Fundamentals Flashcards
Keeps fundamentals of machine learning on your tips.
Training Set
The examples that the system uses to learn are called the training set. Each training example is called a training instance (or sample).
Why Machine Learning?
- The ML programs are much shorter, easier to maintain, and most likely more accurate.
- The ML program learns automatically.
- ML solves problems that are either too complex for traditional approaches or have no known algorithm.
- ML can help humans learn.
Machine Learning is great for?
- Problems for which existing solutions require a lot of hand-tuning or long lists of rules: one Machine Learning algorithm can often simplify code and perform better.
- Complex problems for which there is no good solution at all using a traditional approach: the best Machine Learning techniques can find a solution.
- Fluctuating environments: a Machine Learning system can adapt to new data.
- Getting insights or finding patterns into complex problems and large amounts of data.
Types of Machine Learning Systems?
- Whether or not they are trained with human supervision (supervised, unsupervised, semi-supervised, and Reinforcement Learning)
- Whether or not they can learn incrementally on the fly (online versus batch learning)

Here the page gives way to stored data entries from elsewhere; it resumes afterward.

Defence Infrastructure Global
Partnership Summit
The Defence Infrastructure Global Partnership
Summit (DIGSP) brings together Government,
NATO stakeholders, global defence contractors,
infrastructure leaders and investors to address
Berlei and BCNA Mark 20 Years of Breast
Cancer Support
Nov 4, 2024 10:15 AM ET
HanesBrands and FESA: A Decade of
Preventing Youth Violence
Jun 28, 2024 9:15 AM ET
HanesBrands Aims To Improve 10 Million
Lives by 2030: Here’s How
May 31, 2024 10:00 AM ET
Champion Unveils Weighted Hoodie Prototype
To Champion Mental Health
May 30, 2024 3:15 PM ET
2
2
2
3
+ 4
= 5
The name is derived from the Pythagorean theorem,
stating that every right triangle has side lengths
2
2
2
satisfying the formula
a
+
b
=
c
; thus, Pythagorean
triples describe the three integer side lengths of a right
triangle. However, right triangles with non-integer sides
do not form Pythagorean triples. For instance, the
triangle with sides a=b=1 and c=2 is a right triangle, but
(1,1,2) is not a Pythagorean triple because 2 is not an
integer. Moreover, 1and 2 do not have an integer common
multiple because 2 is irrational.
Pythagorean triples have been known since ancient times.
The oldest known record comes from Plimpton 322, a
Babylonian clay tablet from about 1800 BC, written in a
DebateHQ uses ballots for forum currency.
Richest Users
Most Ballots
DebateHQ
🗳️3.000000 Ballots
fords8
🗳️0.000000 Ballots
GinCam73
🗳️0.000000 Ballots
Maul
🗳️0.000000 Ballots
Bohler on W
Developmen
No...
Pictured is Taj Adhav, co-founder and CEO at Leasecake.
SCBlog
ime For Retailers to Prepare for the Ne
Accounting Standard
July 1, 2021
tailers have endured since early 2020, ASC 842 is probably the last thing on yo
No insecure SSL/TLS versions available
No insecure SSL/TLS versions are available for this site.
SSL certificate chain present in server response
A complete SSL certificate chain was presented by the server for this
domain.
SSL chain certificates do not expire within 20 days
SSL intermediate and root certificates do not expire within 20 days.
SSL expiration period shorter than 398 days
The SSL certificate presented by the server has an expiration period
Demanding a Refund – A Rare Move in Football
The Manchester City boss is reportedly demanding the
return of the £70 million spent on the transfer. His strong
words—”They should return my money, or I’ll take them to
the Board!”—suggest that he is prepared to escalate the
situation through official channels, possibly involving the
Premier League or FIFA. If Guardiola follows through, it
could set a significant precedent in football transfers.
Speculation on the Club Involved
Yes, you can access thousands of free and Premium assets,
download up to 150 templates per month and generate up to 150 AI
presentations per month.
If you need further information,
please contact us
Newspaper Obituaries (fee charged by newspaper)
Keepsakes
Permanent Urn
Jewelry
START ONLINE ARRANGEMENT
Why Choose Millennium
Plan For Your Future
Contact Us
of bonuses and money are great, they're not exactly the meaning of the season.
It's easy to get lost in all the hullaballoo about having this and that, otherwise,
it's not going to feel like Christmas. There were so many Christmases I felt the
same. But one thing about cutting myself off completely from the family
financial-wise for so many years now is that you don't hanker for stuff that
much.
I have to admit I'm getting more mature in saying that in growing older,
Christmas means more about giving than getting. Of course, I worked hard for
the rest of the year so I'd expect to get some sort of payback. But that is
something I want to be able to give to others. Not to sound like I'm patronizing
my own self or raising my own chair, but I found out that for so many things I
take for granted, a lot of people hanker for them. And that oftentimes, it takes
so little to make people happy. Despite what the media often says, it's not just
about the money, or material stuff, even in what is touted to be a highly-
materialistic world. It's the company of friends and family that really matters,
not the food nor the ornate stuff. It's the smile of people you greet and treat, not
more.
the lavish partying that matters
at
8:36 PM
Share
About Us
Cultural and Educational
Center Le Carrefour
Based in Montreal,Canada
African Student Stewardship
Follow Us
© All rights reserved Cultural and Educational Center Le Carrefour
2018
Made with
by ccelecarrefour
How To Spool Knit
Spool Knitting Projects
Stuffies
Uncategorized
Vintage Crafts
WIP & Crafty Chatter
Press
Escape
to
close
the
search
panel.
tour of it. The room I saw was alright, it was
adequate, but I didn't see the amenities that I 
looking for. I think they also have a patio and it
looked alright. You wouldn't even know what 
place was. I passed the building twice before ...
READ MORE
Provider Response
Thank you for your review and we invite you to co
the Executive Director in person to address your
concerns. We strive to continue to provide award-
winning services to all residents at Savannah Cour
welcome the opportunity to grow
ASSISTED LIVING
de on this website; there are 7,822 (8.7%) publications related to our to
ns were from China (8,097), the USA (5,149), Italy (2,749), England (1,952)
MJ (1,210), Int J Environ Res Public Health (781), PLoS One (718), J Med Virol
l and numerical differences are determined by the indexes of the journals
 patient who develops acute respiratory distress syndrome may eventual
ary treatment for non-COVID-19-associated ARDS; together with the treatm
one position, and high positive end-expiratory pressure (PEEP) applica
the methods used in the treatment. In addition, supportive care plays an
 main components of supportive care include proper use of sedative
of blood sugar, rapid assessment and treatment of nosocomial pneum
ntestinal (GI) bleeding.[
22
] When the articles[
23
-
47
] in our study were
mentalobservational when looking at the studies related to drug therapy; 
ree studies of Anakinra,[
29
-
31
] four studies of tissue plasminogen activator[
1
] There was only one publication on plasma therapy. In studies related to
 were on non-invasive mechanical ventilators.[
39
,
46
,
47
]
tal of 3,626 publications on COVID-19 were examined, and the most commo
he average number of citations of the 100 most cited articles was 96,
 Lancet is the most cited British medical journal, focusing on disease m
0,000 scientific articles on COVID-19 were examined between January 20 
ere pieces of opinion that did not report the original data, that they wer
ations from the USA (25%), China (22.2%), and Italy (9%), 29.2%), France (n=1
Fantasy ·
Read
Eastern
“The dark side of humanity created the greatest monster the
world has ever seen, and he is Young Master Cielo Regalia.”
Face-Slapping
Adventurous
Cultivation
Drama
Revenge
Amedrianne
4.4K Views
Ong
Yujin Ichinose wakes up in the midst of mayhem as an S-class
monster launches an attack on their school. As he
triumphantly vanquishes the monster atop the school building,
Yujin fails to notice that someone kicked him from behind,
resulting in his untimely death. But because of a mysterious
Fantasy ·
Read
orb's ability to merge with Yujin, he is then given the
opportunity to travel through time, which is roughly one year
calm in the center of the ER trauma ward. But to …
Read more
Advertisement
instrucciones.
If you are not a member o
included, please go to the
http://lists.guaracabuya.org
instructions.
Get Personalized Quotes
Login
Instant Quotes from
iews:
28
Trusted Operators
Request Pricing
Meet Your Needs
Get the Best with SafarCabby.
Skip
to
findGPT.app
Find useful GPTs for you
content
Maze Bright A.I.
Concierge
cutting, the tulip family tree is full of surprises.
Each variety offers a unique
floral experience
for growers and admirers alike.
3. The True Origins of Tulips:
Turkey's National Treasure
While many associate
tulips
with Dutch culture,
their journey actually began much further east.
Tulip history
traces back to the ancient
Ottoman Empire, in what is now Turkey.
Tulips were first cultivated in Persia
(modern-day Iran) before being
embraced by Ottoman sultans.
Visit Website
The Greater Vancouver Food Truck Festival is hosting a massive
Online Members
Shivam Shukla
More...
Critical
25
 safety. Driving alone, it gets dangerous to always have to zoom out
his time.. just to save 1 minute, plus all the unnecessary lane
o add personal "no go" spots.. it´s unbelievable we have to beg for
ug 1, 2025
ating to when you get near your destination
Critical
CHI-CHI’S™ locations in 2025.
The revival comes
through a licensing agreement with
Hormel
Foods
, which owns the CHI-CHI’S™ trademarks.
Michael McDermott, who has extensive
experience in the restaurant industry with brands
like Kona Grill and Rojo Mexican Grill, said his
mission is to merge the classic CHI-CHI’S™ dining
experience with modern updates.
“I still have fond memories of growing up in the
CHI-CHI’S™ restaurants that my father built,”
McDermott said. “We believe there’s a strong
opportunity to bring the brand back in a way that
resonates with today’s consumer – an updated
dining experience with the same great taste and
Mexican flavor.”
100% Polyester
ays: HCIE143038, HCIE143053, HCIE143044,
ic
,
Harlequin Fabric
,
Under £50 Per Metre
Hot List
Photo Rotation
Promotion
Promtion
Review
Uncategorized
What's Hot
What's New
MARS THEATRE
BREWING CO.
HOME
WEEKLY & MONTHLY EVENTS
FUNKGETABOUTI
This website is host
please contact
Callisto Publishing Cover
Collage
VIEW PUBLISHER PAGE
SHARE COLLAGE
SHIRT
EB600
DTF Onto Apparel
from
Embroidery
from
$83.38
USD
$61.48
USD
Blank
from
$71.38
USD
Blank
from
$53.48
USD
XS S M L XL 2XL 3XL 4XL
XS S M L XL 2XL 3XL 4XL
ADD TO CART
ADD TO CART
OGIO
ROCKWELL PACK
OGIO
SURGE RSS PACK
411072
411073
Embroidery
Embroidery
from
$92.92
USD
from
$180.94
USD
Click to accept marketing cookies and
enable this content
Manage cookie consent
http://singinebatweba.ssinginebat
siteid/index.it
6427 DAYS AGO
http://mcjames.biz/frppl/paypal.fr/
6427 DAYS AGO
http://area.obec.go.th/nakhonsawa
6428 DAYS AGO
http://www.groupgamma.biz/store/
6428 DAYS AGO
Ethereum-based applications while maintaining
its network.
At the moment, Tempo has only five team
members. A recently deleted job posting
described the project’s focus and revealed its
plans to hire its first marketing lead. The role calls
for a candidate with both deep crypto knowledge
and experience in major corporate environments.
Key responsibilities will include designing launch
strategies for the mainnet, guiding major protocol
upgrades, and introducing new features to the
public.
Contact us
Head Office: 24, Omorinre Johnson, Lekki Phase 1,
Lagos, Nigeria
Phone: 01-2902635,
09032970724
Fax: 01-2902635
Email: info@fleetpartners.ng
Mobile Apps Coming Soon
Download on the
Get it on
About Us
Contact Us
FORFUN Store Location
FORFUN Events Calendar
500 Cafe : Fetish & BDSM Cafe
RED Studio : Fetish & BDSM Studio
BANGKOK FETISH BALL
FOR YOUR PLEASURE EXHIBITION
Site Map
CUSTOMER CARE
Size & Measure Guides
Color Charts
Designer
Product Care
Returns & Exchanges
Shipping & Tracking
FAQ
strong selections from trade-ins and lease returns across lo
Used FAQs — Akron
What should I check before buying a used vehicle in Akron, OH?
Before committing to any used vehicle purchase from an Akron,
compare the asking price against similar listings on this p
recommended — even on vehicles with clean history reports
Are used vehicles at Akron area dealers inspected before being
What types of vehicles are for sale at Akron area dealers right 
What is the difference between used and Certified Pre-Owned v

- Whether they work by simply comparing new data points to known data points, or instead detect patterns in the training data and build a predictive model, much like scientists do (instance-based versus model-based learning)
What are typical supervised learning tasks?
- Classification (to group into categories)
- Regression (to predict a target value)
- Anomaly Detection (to detect the outliers)
- Association rule learning (to discover interesting relationships between attributes)
What is the difference between attribute and feature?
An attribute is a data type and feature means an attribute and its value.
Which are the most important supervised learning algorithms?
- k-Nearest Neighbors
- Linear Regression
- Logistic Regression
- Support Vector Machines (SVMs)
- Decision Trees and Random Forests
- Neural networks
Which are the most important unsupervised learning algorithms?
Clustering (groups similar data) - k-Means - Hierarchical Cluster Analysis (HCA) - Expectation Maximization Visualization (plots 2D or 3D representations) and dimensionality reduction (data simplification) - Principal Component Analysis (PCA) - Kernel PCA - Locally-Linear Embedding (LLE) - t-distributed Stochastic Neighbor Embedding (t-SNE) Association rule learning - Apriori - Eclat
What is feature extraction?
Merging of similar features into one without sacrificing accuracy.
When should you use online learning algorithms?
- When you need a reactive system e.g. stock price predictor.
- When autonomous learning is needed e.g. rover on Mars.
- When resources are limited e.g. smartphone app.
What is the learning rate?
One important parameter of online learning systems is how fast they should adapt to changing data: this is called the learning rate.
What is instance-based learning?
The system learns the examples by heart, then generalizes to new cases using a similarity measure.
What is model-based learning?
It’s the way to generalize from a set of examples is to build a model of these examples, then use that model to make predictions.
How do you define the performance measure of your algorithms?
You can either define a utility function (or fitness function) that measures how good your model is, or you can define a cost function that measures how bad it is.
What is the lifecycle of a typical ML project?
- You study the data.
- You select a model.
- You train it on the training data (i.e., the learning algorithm searched for the model parameter values that minimize a cost function).
- Finally, you apply the model to make predictions on new cases (this is called inference), hoping that this model will generalize well.